The Esquire essays, it seems to me, are more whoring in their own right, with their charming superficial detail and skirting of the issues, an emotional striptease that titillates the readers while leaving the brutal truth unrevealed—and doing it, too, for a quick buck. Then again, I guess he was inventing the genre himself; and if we've learned anything from the history of the celebrity breakdown memoir since then, it's that those grimy details don't make it any more honest, just more porn and less burlesque. And then there are bits of authentic Fitzgerald finesse that are worth the whole package, like the most famous:
at three o’clock in the morning, a forgotten package has the same tragic importance as a death sentence, and the cure doesn’t work -- and in a real dark night of the soul it is always three o’clock in the morning, day after day.
The really startling thing, though, that I think doesn't get discussed much at all, is the bitterness that he ends with, concluding, perhaps, that his own mind isn't first-rate at all and he can't effectively hold those two dialectical poles together; can't, in fact, continue to be both a writer and a man:
since I could no longer fulfill the obligations that life had set for me or that I had set for myself, why not slay the empty shell who had been posturing at it for four years? I must continue to be a writer because that was my only way of life, but I would cease any attempts to be a person -- to be kind, just, or generous. There were plenty of counterfeit coins around that would pass instead of these and I knew where I could get them at a nickel on the dollar.

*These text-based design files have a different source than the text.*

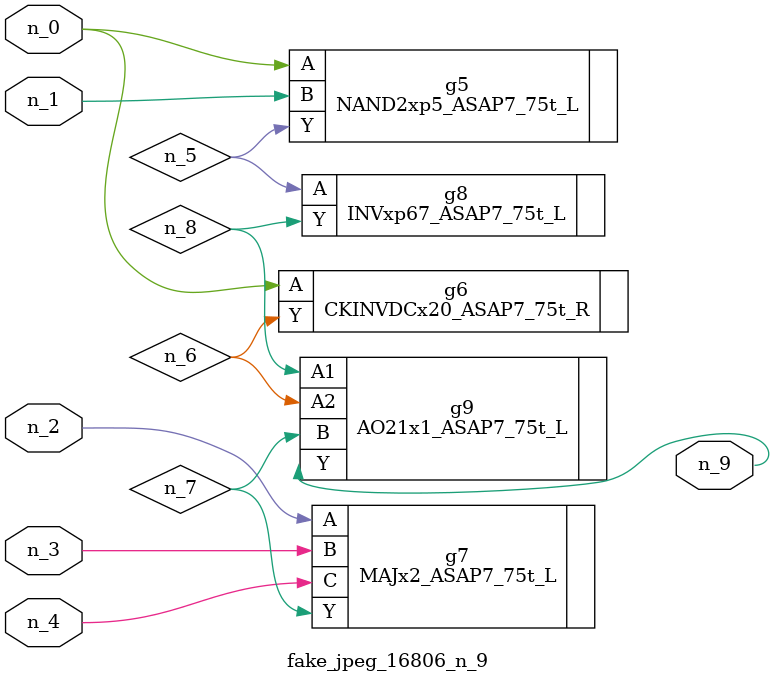
<source format=v>
module fake_jpeg_16806_n_9 (n_3, n_2, n_1, n_0, n_4, n_9);

input n_3;
input n_2;
input n_1;
input n_0;
input n_4;

output n_9;

wire n_8;
wire n_6;
wire n_5;
wire n_7;

NAND2xp5_ASAP7_75t_L g5 ( 
.A(n_0),
.B(n_1),
.Y(n_5)
);

CKINVDCx20_ASAP7_75t_R g6 ( 
.A(n_0),
.Y(n_6)
);

MAJx2_ASAP7_75t_L g7 ( 
.A(n_2),
.B(n_3),
.C(n_4),
.Y(n_7)
);

INVxp67_ASAP7_75t_L g8 ( 
.A(n_5),
.Y(n_8)
);

AO21x1_ASAP7_75t_L g9 ( 
.A1(n_8),
.A2(n_6),
.B(n_7),
.Y(n_9)
);


endmodule
</source>
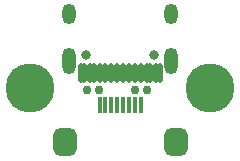
<source format=gts>
G04*
G04 #@! TF.GenerationSoftware,Altium Limited,Altium Designer,22.0.2 (36)*
G04*
G04 Layer_Color=8388736*
%FSLAX25Y25*%
%MOIN*%
G70*
G04*
G04 #@! TF.SameCoordinates,E213EF3E-3606-43F0-864D-A49EEA771394*
G04*
G04*
G04 #@! TF.FilePolarity,Negative*
G04*
G01*
G75*
G04:AMPARAMS|DCode=17|XSize=92mil|YSize=78mil|CornerRadius=21mil|HoleSize=0mil|Usage=FLASHONLY|Rotation=270.000|XOffset=0mil|YOffset=0mil|HoleType=Round|Shape=RoundedRectangle|*
%AMROUNDEDRECTD17*
21,1,0.09200,0.03600,0,0,270.0*
21,1,0.05000,0.07800,0,0,270.0*
1,1,0.04200,-0.01800,-0.02500*
1,1,0.04200,-0.01800,0.02500*
1,1,0.04200,0.01800,0.02500*
1,1,0.04200,0.01800,-0.02500*
%
%ADD17ROUNDEDRECTD17*%
G04:AMPARAMS|DCode=18|XSize=56mil|YSize=16mil|CornerRadius=5.5mil|HoleSize=0mil|Usage=FLASHONLY|Rotation=90.000|XOffset=0mil|YOffset=0mil|HoleType=Round|Shape=RoundedRectangle|*
%AMROUNDEDRECTD18*
21,1,0.05600,0.00500,0,0,90.0*
21,1,0.04500,0.01600,0,0,90.0*
1,1,0.01100,0.00250,0.02250*
1,1,0.01100,0.00250,-0.02250*
1,1,0.01100,-0.00250,-0.02250*
1,1,0.01100,-0.00250,0.02250*
%
%ADD18ROUNDEDRECTD18*%
G04:AMPARAMS|DCode=19|XSize=65.06mil|YSize=17.81mil|CornerRadius=5.95mil|HoleSize=0mil|Usage=FLASHONLY|Rotation=270.000|XOffset=0mil|YOffset=0mil|HoleType=Round|Shape=RoundedRectangle|*
%AMROUNDEDRECTD19*
21,1,0.06506,0.00591,0,0,270.0*
21,1,0.05315,0.01781,0,0,270.0*
1,1,0.01191,-0.00295,-0.02657*
1,1,0.01191,-0.00295,0.02657*
1,1,0.01191,0.00295,0.02657*
1,1,0.01191,0.00295,-0.02657*
%
%ADD19ROUNDEDRECTD19*%
G04:AMPARAMS|DCode=20|XSize=26mil|YSize=26mil|CornerRadius=8mil|HoleSize=0mil|Usage=FLASHONLY|Rotation=90.000|XOffset=0mil|YOffset=0mil|HoleType=Round|Shape=RoundedRectangle|*
%AMROUNDEDRECTD20*
21,1,0.02600,0.01000,0,0,90.0*
21,1,0.01000,0.02600,0,0,90.0*
1,1,0.01600,0.00500,0.00500*
1,1,0.01600,0.00500,-0.00500*
1,1,0.01600,-0.00500,-0.00500*
1,1,0.01600,-0.00500,0.00500*
%
%ADD20ROUNDEDRECTD20*%
%ADD21C,0.16348*%
%ADD22O,0.04537X0.08868*%
%ADD23O,0.04537X0.06899*%
%ADD24C,0.03159*%
D17*
X18563Y-16000D02*
D03*
X-18563D02*
D03*
D18*
X6890Y-3600D02*
D03*
X4921D02*
D03*
X2953D02*
D03*
X984D02*
D03*
X-984D02*
D03*
X-2953D02*
D03*
X-4921D02*
D03*
X-6890D02*
D03*
D19*
X13189Y7079D02*
D03*
X12008D02*
D03*
X10039D02*
D03*
X8858D02*
D03*
X6890D02*
D03*
X4921D02*
D03*
X2953D02*
D03*
X984D02*
D03*
X-984D02*
D03*
X-2953D02*
D03*
X-4921D02*
D03*
X-6890D02*
D03*
X-8858D02*
D03*
X-10039D02*
D03*
X-12008D02*
D03*
X-13189D02*
D03*
D20*
X5000Y1500D02*
D03*
X9000D02*
D03*
X-11000D02*
D03*
X-7000D02*
D03*
D21*
X-30000Y2000D02*
D03*
X30000D02*
D03*
D22*
X17028Y11173D02*
D03*
X-17028D02*
D03*
D23*
X17028Y26921D02*
D03*
X-17028D02*
D03*
D24*
X-11378Y13142D02*
D03*
X11378D02*
D03*
M02*

</source>
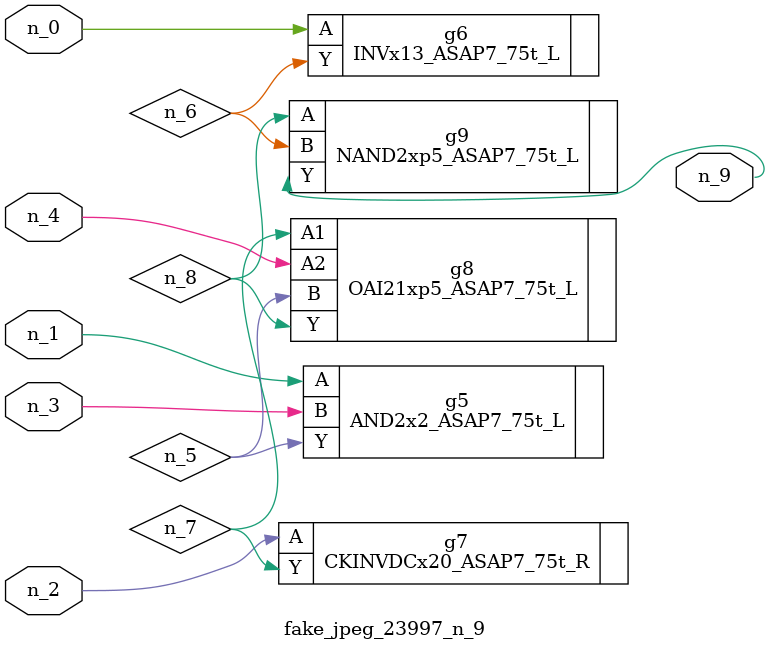
<source format=v>
module fake_jpeg_23997_n_9 (n_3, n_2, n_1, n_0, n_4, n_9);

input n_3;
input n_2;
input n_1;
input n_0;
input n_4;

output n_9;

wire n_8;
wire n_6;
wire n_5;
wire n_7;

AND2x2_ASAP7_75t_L g5 ( 
.A(n_1),
.B(n_3),
.Y(n_5)
);

INVx13_ASAP7_75t_L g6 ( 
.A(n_0),
.Y(n_6)
);

CKINVDCx20_ASAP7_75t_R g7 ( 
.A(n_2),
.Y(n_7)
);

OAI21xp5_ASAP7_75t_L g8 ( 
.A1(n_7),
.A2(n_4),
.B(n_5),
.Y(n_8)
);

NAND2xp5_ASAP7_75t_L g9 ( 
.A(n_8),
.B(n_6),
.Y(n_9)
);


endmodule
</source>
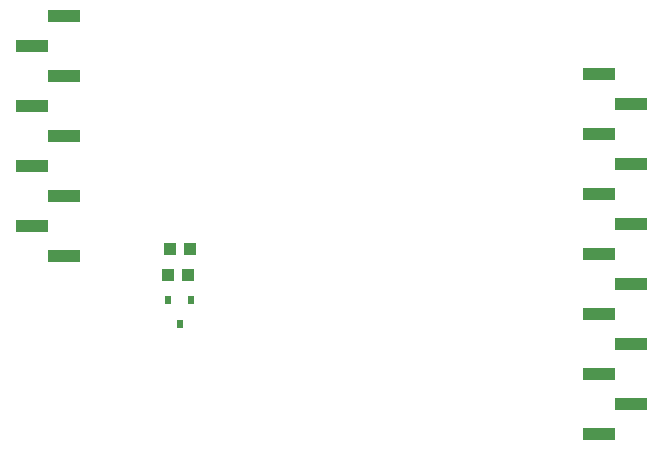
<source format=gbr>
G04 EAGLE Gerber RS-274X export*
G75*
%MOMM*%
%FSLAX34Y34*%
%LPD*%
%INSolderpaste Bottom*%
%IPPOS*%
%AMOC8*
5,1,8,0,0,1.08239X$1,22.5*%
G01*
%ADD10R,0.560000X0.730000*%
%ADD11R,1.000000X1.100000*%
%ADD12R,2.700000X1.020000*%


D10*
X291623Y371058D03*
X301123Y391058D03*
X282123Y391058D03*
D11*
X281500Y412000D03*
X298500Y412000D03*
X300500Y434000D03*
X283500Y434000D03*
D12*
X646500Y531600D03*
X646500Y480800D03*
X673500Y506200D03*
X673500Y455400D03*
X673500Y557000D03*
X646500Y582400D03*
X646500Y379200D03*
X646500Y328400D03*
X673500Y353800D03*
X673500Y303000D03*
X673500Y404600D03*
X646500Y430000D03*
X646500Y277600D03*
X193500Y479200D03*
X193500Y530000D03*
X166500Y504600D03*
X166500Y555400D03*
X166500Y453800D03*
X193500Y428400D03*
X193500Y631600D03*
X166500Y606200D03*
X193500Y580800D03*
M02*

</source>
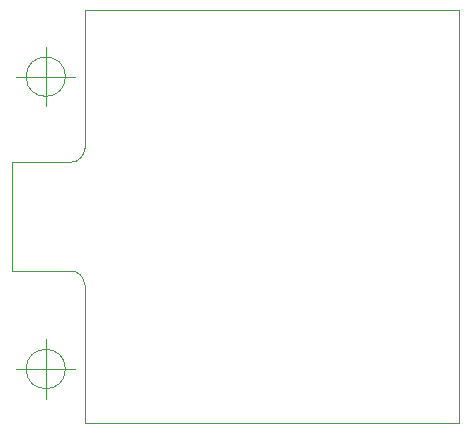
<source format=gbr>
%TF.GenerationSoftware,KiCad,Pcbnew,5.99.0-unknown-6252493~100~ubuntu19.10.1*%
%TF.CreationDate,2020-03-05T21:14:30+01:00*%
%TF.ProjectId,TDR_gen3_pod,5444525f-6765-46e3-935f-706f642e6b69,rev?*%
%TF.SameCoordinates,PX82bfae0PY6cf5110*%
%TF.FileFunction,Profile,NP*%
%FSLAX46Y46*%
G04 Gerber Fmt 4.6, Leading zero omitted, Abs format (unit mm)*
G04 Created by KiCad (PCBNEW 5.99.0-unknown-6252493~100~ubuntu19.10.1) date 2020-03-05 21:14:30*
%MOMM*%
%LPD*%
G01*
G04 APERTURE LIST*
%TA.AperFunction,Profile*%
%ADD10C,0.050000*%
%TD*%
G04 APERTURE END LIST*
D10*
X4566666Y29350000D02*
G75*
G03*
X4566666Y29350000I-1666666J0D01*
G01*
X400000Y29350000D02*
X5400000Y29350000D01*
X2900000Y31850000D02*
X2900000Y26850000D01*
X4566666Y4600000D02*
G75*
G03*
X4566666Y4600000I-1666666J0D01*
G01*
X400000Y4600000D02*
X5400000Y4600000D01*
X2900000Y7100000D02*
X2900000Y2100000D01*
X6200000Y23300000D02*
G75*
G02*
X5000000Y22100000I-1200000J0D01*
G01*
X5000000Y12900000D02*
G75*
G02*
X6200000Y11700000I0J-1200000D01*
G01*
X6200000Y23300000D02*
X6200000Y35000000D01*
X0Y22100000D02*
X5000000Y22100000D01*
X0Y12900000D02*
X0Y22100000D01*
X5000000Y12900000D02*
X0Y12900000D01*
X6200000Y0D02*
X6200000Y11700000D01*
X37900000Y0D02*
X6200000Y0D01*
X37900000Y35000000D02*
X37900000Y0D01*
X6200000Y35000000D02*
X37900000Y35000000D01*
M02*

</source>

That sounds showoffy and self-dramatizing, and yet: only a few months later he was off to Hollywood himself, selling himself to the despised Darryl F. Zanuck. Why be a whore when you can be a call girl?

The Republican party under the advice of Mr. Arthur Brooks will be coming to pretty much the same conclusion, announcing its commitment (Rubio, Ryan) to being nice; it's their oldest profession, going back long before Jack Kemp to Herbert Hoover, and there's no reason to think it's ever been sincere.